February 12, 2016
Caterpillar is reporting weekly on the progress of our Caterpillar-sponsored and mentored FIRST Robotics Competition teams as they complete the robotics “build season” – an intense six-week window where high school students are presented an engineering challenge and are required to design, build and program a workable solution from scratch.
We’ve previously shared details about the challenge of the game, the exciting chaos that is competition season, and the process these students go through to choose their best robot design. This week, we want to go beyond the robot and speak to the greater purpose of FIRST: helping engage communities with the idea that science, math and engineering can be as exciting as sports. We asked Andrea Brazzale-Anderson, an engineering manager in Caterpillar’s Industrial & Waste Group and FIRST Robotics mentor, to share her perspective. Andrea and her husband, Mark – who is also an engineer and works as a commercial manager in Job Site Solutions – founded FIRST Team #2338, Gear It Forward, in 2007.
Week 5: Community Outreach and the Impact of FIRST
One of my crystalizing moments as a mentor for our Caterpillar-sponsored FIRST Robotics team, Gear It Forward, came when we participated in a junior high career fair in a small farming community west of the Aurora, Illinois, plant. A student said, “Woah, pretty cool what your parents built!” To combat that relatively common misunderstanding of how FIRST Robotics works, our team now proudly displays a giant sign on our robot that reads: “High School Students Built This Robot, You Can Too!” This sign is one of our outward expressions of community engagement.
Not unlike Caterpillar’s internal recognitions, the highest honor for a FIRST Robotics team is the Chairman’s Award. It honors “the team that best represents a model for other teams to emulate and best embodies the purpose and goals of FIRST.” Chairman’s Award winning teams show sustained excellence over many years. They engage their students. They spread the message of FIRST and reach out to the community. And, they consistently display the core values of FIRST, living them every day. In 2015, our team won the Midwest Regional Chairman’s Award, and later went on to place fourth at the World Championships. For Team 2338, robotics is a year-round sport and we work to exude the FIRST spirit in our communities 24 hours a day, seven days a week.

RECORD SET:
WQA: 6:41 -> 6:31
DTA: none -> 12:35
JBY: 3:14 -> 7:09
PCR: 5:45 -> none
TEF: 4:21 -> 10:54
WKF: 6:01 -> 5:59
==
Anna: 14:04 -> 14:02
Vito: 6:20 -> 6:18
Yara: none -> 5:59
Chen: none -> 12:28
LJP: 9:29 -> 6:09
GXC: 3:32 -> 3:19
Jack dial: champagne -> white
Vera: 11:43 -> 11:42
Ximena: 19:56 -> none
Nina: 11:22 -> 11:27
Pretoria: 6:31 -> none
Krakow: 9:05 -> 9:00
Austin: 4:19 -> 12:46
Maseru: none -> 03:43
--
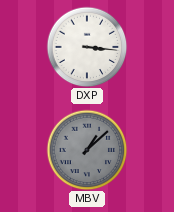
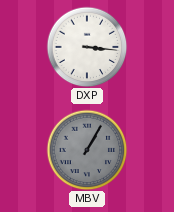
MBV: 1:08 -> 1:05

EXERCISE BRIEF: According to the Caterpillar robotics update, what does the sign on Gear It Forward's robot say?

OUTPUT FOR THIS EXERCISE: "High School Students Built This Robot, You Can Too!"